I was going to tweet a question to Rob Neyer, who happens to be one of the most respected (by me) baseball writers in the world. He clearly loves and is passionate about baseball, which will surprise people who think stats have taken all the fun out of the game, because Rob is also one of the most intelligent baseball thinkers you will come across. And now you see why I didn’t just tweet this, because I’m already well over 140 characters and I haven’t even finished sucking up yet.
So anyway, as the baseball season wore down, Rob wrote periodic updates about the state of the National League Cy Young race. On September 27, he wrote his last one, which included this bit:
The real action happened Sunday, when both Clayton Kershaw and Roy Halladay pitched.
Of course, because they’re Clayton Kershaw and Roy Halladay, they both won.
How close are they?
Halladay’s 19-6 and Kershaw’s 21-5.
Halladay’s got a 2.35 ERA, Kershaw’s is 2.28.
Halladay pitched 233⅔ innings, Kershaw 233⅓.
Kershaw struck out 248 batters, Halladay “only” 220.
Halladay has one big edge: strikeout-to-walk ratio. While Kershaw’s command of the strike zone has been excellent, his 4.6 strikeout-to-walk ratio pales next to Halladay’s MLB-best 6.3 mark.
I majored in English in college, and one of the things I remember is the distinction between two kinds of dictionaries. Prescriptive dictionaries tell you how things should be; descriptive dictionaries tell you how things are. For example, some dictionaries now list, as an acceptable definition of “literally,” a definition that is actually the opposite: “in effect; in substance; very nearly; virtually.” This is because people have misused the word so much that descriptive dictionaries have included the misuse.
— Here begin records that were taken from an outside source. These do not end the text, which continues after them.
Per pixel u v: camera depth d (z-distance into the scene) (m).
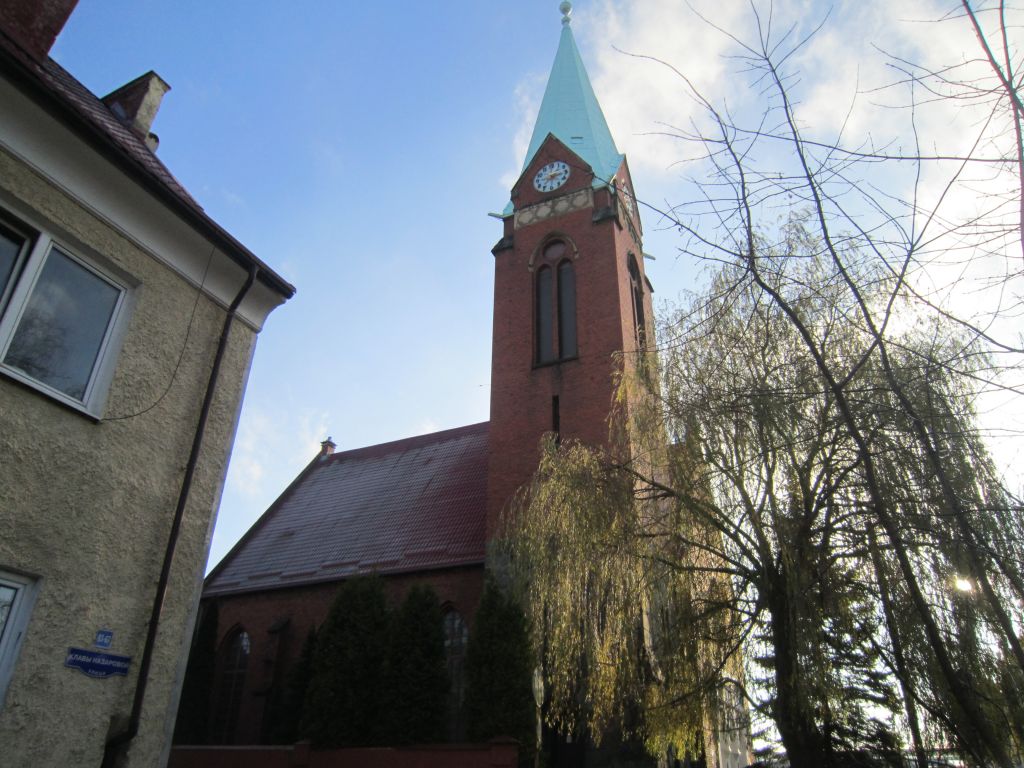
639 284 32.06
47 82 7.07
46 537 6.64
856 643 11.20
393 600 26.03
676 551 14.22
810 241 12.36
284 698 26.28
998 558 6.94
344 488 35.53
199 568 8.12
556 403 26.45
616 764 19.14
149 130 13.16
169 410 8.19
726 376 13.17
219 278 9.17
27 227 7.16
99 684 6.88
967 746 7.55
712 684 13.40
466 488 30.38
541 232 30.78
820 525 11.48
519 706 18.75
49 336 7.12
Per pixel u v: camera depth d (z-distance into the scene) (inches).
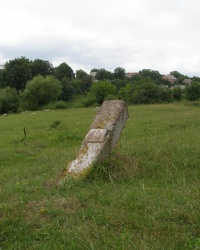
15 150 549.6
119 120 292.5
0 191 251.3
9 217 189.2
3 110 2812.5
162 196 206.2
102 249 154.3
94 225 176.4
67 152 454.6
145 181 249.4
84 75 4276.6
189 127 632.4
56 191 231.0
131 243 156.9
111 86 2613.2
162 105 1829.5
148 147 339.3
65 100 3501.5
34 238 172.2
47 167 362.9
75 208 199.0
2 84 3676.2
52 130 794.8
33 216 190.2
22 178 326.6
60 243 163.5
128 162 282.8
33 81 2797.7
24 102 2817.4
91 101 2422.5
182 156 302.7
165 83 4330.7
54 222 183.0
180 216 177.6
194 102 1782.7
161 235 162.4
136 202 197.8
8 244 168.7
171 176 256.7
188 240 153.0
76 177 252.7
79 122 997.2
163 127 683.4
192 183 236.1
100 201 206.2
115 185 236.7
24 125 1045.2
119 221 178.7
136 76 4576.8
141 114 1204.5
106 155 276.7
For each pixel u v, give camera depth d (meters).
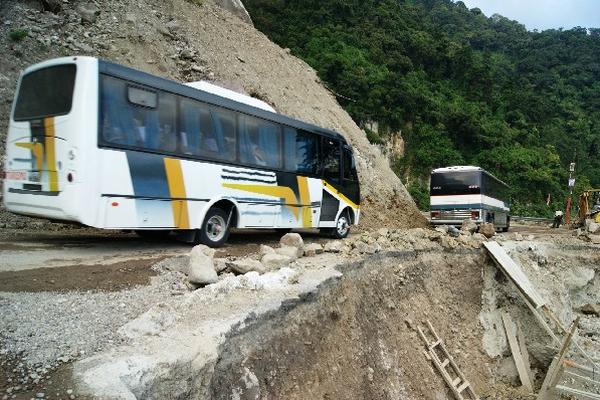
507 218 27.84
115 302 5.28
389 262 11.02
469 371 11.64
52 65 7.49
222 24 22.62
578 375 12.26
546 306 13.59
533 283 15.25
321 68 44.56
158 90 8.20
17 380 3.36
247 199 10.01
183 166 8.55
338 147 13.27
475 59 72.25
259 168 10.33
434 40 62.78
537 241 18.17
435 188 22.55
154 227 8.07
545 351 13.66
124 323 4.68
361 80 45.50
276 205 10.84
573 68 90.06
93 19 15.44
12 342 3.94
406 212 23.38
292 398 5.52
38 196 7.38
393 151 46.62
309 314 6.66
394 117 46.50
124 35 15.55
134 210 7.71
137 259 7.49
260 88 19.11
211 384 4.25
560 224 34.59
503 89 68.38
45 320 4.50
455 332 12.16
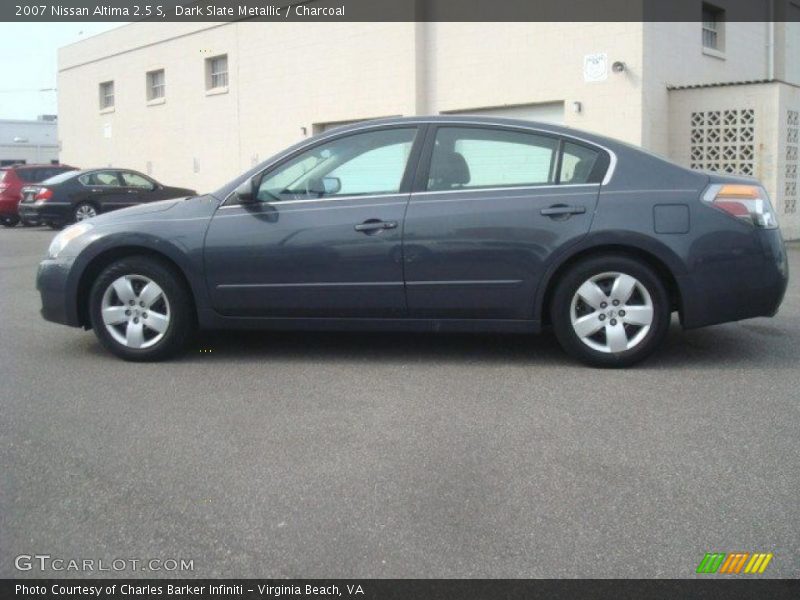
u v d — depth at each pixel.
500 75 15.56
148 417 4.90
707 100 13.87
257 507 3.71
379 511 3.65
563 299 5.70
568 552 3.29
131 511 3.69
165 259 6.04
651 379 5.51
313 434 4.59
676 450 4.28
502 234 5.63
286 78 19.53
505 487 3.87
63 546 3.40
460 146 5.83
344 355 6.28
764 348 6.32
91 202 18.47
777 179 13.38
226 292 5.93
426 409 4.98
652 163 5.69
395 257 5.72
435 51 16.58
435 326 5.84
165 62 23.16
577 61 14.45
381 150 5.91
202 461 4.23
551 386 5.39
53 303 6.16
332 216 5.81
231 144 21.30
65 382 5.64
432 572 3.17
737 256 5.54
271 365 6.02
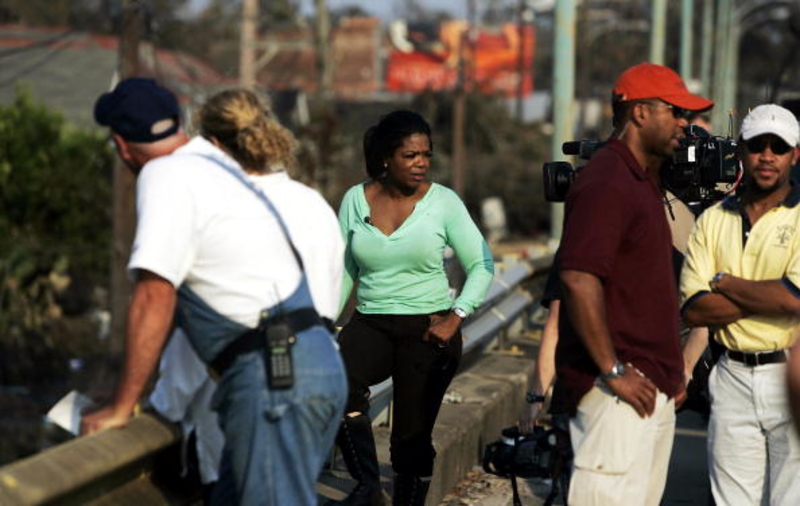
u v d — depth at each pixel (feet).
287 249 33.42
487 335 79.46
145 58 248.93
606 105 503.61
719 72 270.26
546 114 550.36
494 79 644.27
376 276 47.91
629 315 37.40
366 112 529.04
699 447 70.79
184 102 279.90
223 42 495.00
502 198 421.18
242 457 32.86
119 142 34.04
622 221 36.60
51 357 192.13
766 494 45.29
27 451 163.73
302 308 33.22
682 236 51.55
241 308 32.68
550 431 44.09
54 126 204.03
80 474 29.94
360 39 636.07
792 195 44.04
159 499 34.68
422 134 46.96
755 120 43.62
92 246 202.28
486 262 48.44
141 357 31.89
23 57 327.47
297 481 32.78
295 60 506.89
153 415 34.55
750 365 44.37
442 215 47.85
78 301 205.46
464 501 57.62
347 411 46.88
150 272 31.78
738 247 44.29
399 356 48.03
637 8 563.07
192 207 32.27
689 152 49.44
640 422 37.50
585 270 36.35
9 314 190.29
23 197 197.47
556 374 39.24
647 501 40.22
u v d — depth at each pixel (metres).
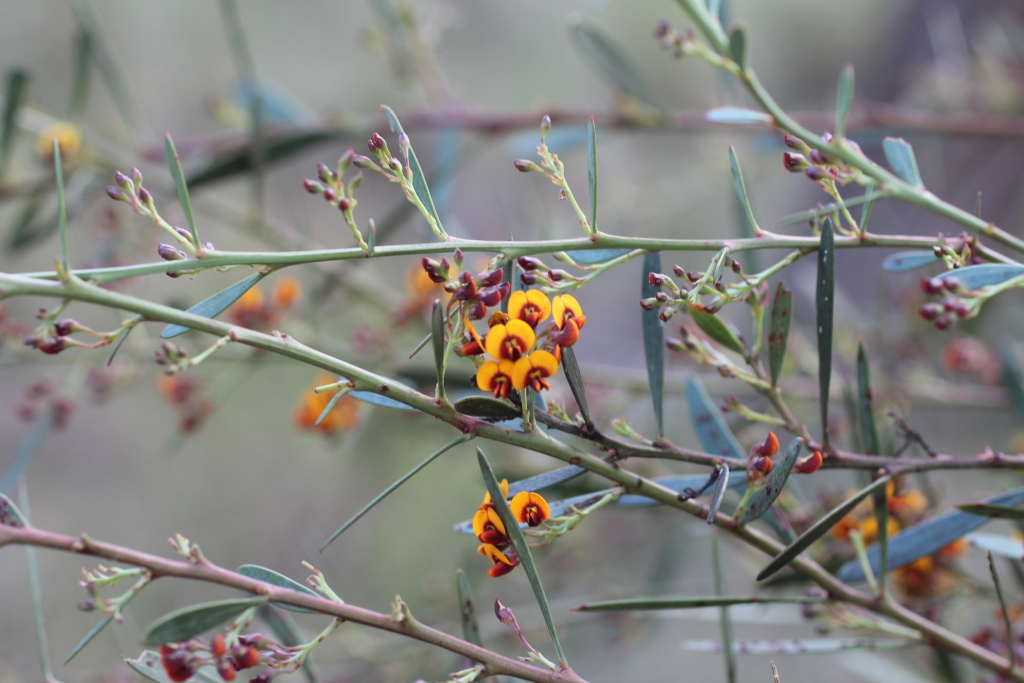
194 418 1.26
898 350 1.30
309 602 0.82
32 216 1.24
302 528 2.29
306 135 1.32
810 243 0.86
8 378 2.50
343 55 2.57
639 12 2.53
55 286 0.81
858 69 2.29
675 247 0.85
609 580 1.48
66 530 2.29
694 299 0.84
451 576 1.58
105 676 1.19
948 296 0.85
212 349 0.82
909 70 1.85
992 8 1.78
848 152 0.88
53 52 2.35
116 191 0.82
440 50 2.55
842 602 0.89
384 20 1.33
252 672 1.11
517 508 0.84
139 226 1.22
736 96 1.09
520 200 2.12
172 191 1.23
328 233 2.19
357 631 1.35
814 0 2.62
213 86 2.53
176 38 2.53
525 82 2.60
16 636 2.03
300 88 2.52
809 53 2.63
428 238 1.26
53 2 2.36
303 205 2.18
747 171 1.84
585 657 1.50
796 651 0.91
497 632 1.37
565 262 0.84
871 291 1.73
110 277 0.82
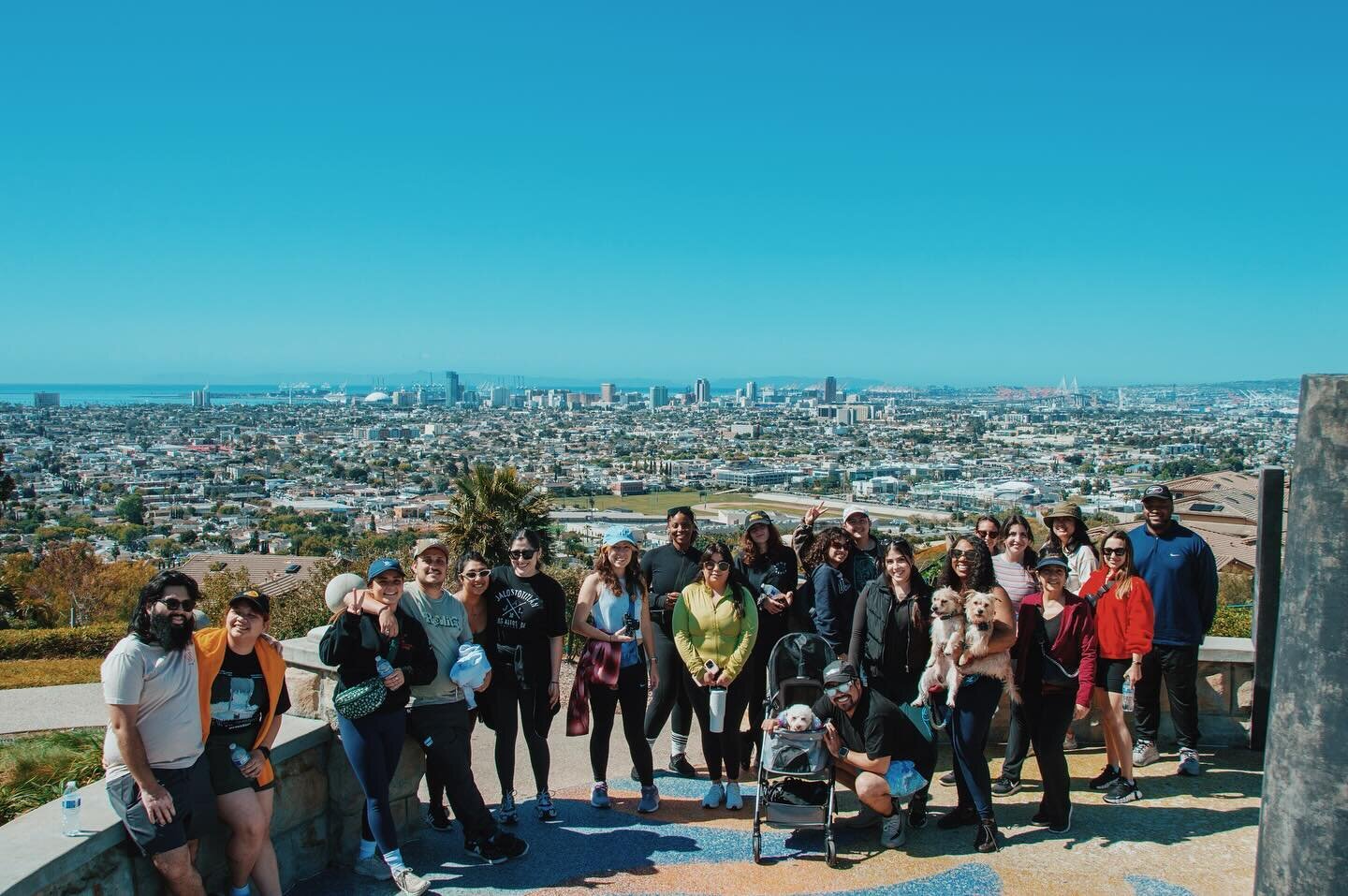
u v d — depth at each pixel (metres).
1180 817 4.95
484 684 4.39
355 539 70.12
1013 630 4.61
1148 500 5.58
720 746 5.29
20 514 84.75
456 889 4.23
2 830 3.40
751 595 5.31
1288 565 2.98
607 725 5.24
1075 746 6.29
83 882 3.33
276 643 4.02
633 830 4.95
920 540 34.19
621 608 5.21
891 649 4.91
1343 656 2.78
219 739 3.80
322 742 4.50
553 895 4.16
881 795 4.58
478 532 15.24
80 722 9.58
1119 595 5.16
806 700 4.89
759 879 4.31
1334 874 2.79
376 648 4.19
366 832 4.43
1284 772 2.94
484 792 5.81
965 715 4.63
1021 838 4.75
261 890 3.95
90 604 26.55
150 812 3.45
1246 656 5.95
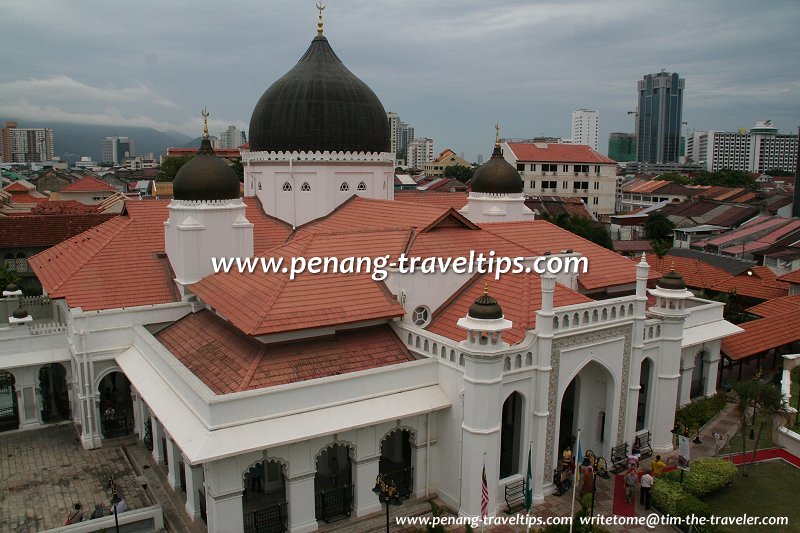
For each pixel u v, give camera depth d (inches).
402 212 1482.5
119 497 1003.9
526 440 1043.3
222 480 884.0
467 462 981.2
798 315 1838.1
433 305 1208.8
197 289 1280.8
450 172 7190.0
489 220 1761.8
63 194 4879.4
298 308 1066.7
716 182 6427.2
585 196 4729.3
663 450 1251.2
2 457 1218.0
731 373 1716.3
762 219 3592.5
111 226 1583.4
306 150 1640.0
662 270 2613.2
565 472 1085.8
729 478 1081.4
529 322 1064.2
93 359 1246.3
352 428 944.9
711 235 3656.5
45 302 1727.4
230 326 1182.9
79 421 1344.7
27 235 2463.1
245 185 1813.5
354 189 1708.9
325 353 1061.8
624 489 1091.3
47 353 1338.6
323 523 976.9
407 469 1064.8
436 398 1029.8
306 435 910.4
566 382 1072.2
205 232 1336.1
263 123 1669.5
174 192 1359.5
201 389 919.7
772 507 1041.5
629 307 1156.5
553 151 4751.5
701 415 1400.1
I believe that there are two kinds of stats, too, with similar names. The difference being that while we can all agree that descriptive dictionaries that tell me “literally” means “virtually” are dumb and wrong, the two kinds of stats are not good and bad — they are both good, but have different applications. I call them “descriptive stats” and “predictive stats.” Descriptive stats tell you what has happened; predictive stats help you guess what will happen in the future.
These days, there are a lot of really smart people thinking about stats, and they understandably focus mostly on the predictive stats, because one of the main points in being smart about baseball is to more accurately guess what might happen in the future. Of course, it’s all still just guessing, but there’s a lot more value in an educated guess than in a blind guess (or a guess based on bad education).
So there’s a stat called strikeout-to-walk ratio (K/BB), which is a wonderful predictive stat. With the disclaimer that I am not an expert, a sabermetrician, or anything like a smart guy, my understanding of the thinking on the subject is this: there are a lot of things a pitcher can’t control, but the three things that he can control more than others are strikeouts, walks, and home runs, because those three things remove the defense from the equation. So stats like FIP (Fielding-Independent Pitching) are popular and useful ways to see how well a pitcher does the things he can control. K/BB is a similar stat, with the thinking that if a guy is four times as good at the good thing (striking out hitters) as he is bad at the bad thing (walking hitters), that’s a good sign for the future.
Let me be very clear: as a baseball fan, I want my team’s general manager to know about these types of stats, both pitching and offensive, and to use them intelligently. Predictive stats can help you predict how well a player will do in the future, because they more accurately portray a player’s underlying skillset. And that predictive power is very useful when figuring out, say, who to offer a contract to.
But when we’re talking about postseason awards, I think predictive stats should take a bit of a back seat to descriptive stats. K/BB doesn’t tell the whole story about how good a pitcher was in the past season. Let’s look at the Halladay/Kershaw comparison:
Just looking at K/BB, Halladay is clearly ahead. But what if we don’t care about the predictive value in the stats? What if we just care about how successful a pitcher was. At that point, with the season over, can’t we look at ALL baserunners, and not just the ones from walks?
When all is said and done, for something like the Cy Young Award, which is clearly based on this past season with no regard for how well either pitcher might pitch in the future, I think Kershaw’s 34 fewer hits allowed more than makes up for his 19 more walks. He had more strikeouts than baserunners allowed, which is insane. Kershaw’s 2011 is only the 18th season (by 12 different pitchers) where a starting pitcher allowed less than one baserunner per inning and had more than one strikeout per inning.
I believe that Clayton Kershaw was the best pitcher in the National League in 2011. I admit that I am a Dodger fan and a Kershaw fan, and the fact that I am also a Halladay (and Cliff Lee) fan doesn’t eliminate the possibility that I am blinded and using whatever stats I can find to justify what I already believe. But I don’t think that’s the case. I think the descriptive stats tell us that, while Halladay and Lee had excellent seasons, Kershaw’s season was slightly better and that he deserves the Cy Young Award.